→ WHAT TO WORK ON
Reproduce, exactly and in full, the records that follow, minus any pictures.

* * * *

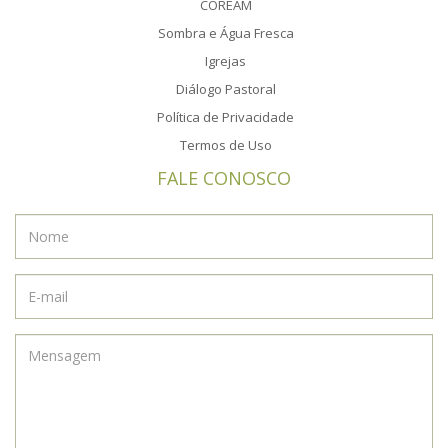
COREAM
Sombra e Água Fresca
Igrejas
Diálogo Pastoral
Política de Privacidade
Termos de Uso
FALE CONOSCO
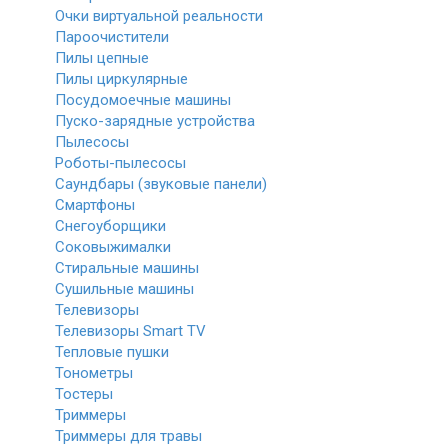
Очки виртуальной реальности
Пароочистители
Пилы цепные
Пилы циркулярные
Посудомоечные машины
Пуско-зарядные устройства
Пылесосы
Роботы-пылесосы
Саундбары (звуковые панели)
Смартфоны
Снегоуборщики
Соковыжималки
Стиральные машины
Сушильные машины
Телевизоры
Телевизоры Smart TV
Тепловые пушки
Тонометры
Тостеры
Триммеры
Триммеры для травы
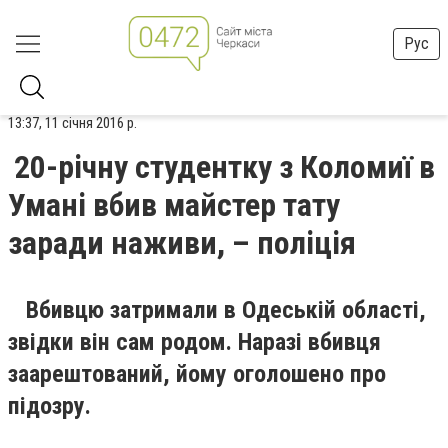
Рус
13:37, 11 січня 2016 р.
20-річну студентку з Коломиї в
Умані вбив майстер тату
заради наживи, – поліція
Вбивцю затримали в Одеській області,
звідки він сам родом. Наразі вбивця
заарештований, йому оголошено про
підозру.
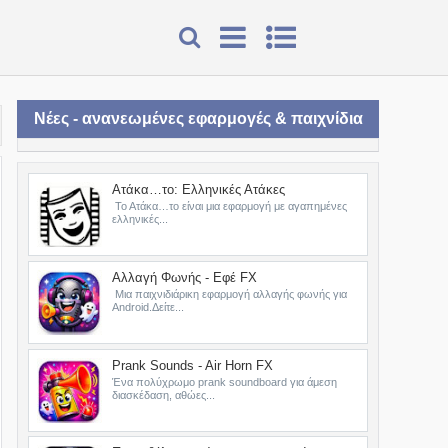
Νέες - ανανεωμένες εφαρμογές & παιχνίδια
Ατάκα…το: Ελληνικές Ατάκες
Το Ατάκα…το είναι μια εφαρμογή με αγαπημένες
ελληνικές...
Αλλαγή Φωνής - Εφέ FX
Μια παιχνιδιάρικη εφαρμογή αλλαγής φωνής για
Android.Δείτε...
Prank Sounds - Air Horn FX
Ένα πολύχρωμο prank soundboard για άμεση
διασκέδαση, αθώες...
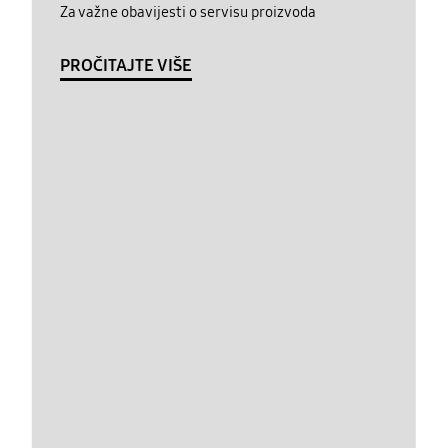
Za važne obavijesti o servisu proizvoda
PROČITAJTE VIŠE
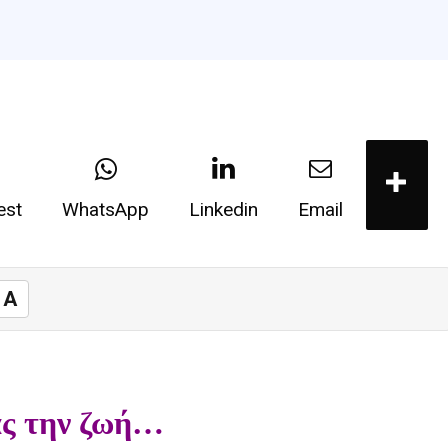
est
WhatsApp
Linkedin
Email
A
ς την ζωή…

* * * *

→ EXERCISE SOLUTION
COREAM
Sombra e Água Fresca
Igrejas
Diálogo Pastoral
Política de Privacidade
Termos de Uso
FALE CONOSCO
Очки виртуальной реальности
Пароочистители
Пилы цепные
Пилы циркулярные
Посудомоечные машины
Пуско-зарядные устройства
Пылесосы
Роботы-пылесосы
Саундбары (звуковые панели)
Смартфоны
Снегоуборщики
Соковыжималки
Стиральные машины
Сушильные машины
Телевизоры
Телевизоры Smart TV
Тепловые пушки
Тонометры
Тостеры
Триммеры
Триммеры для травы
Рус
13:37, 11 січня 2016 р.
20-річну студентку з Коломиї в
Умані вбив майстер тату
заради наживи, – поліція
Вбивцю затримали в Одеській області,
звідки він сам родом. Наразі вбивця
заарештований, йому оголошено про
підозру.
Νέες - ανανεωμένες εφαρμογές & παιχνίδια
Ατάκα…το: Ελληνικές Ατάκες
Το Ατάκα…το είναι μια εφαρμογή με αγαπημένες
ελληνικές...
Αλλαγή Φωνής - Εφέ FX
Μια παιχνιδιάρικη εφαρμογή αλλαγής φωνής για
Android.Δείτε...
Prank Sounds - Air Horn FX
Ένα πολύχρωμο prank soundboard για άμεση
διασκέδαση, αθώες...
Za važne obavijesti o servisu proizvoda
PROČITAJTE VIŠE
est
WhatsApp
Linkedin
Email
A
ς την ζωή…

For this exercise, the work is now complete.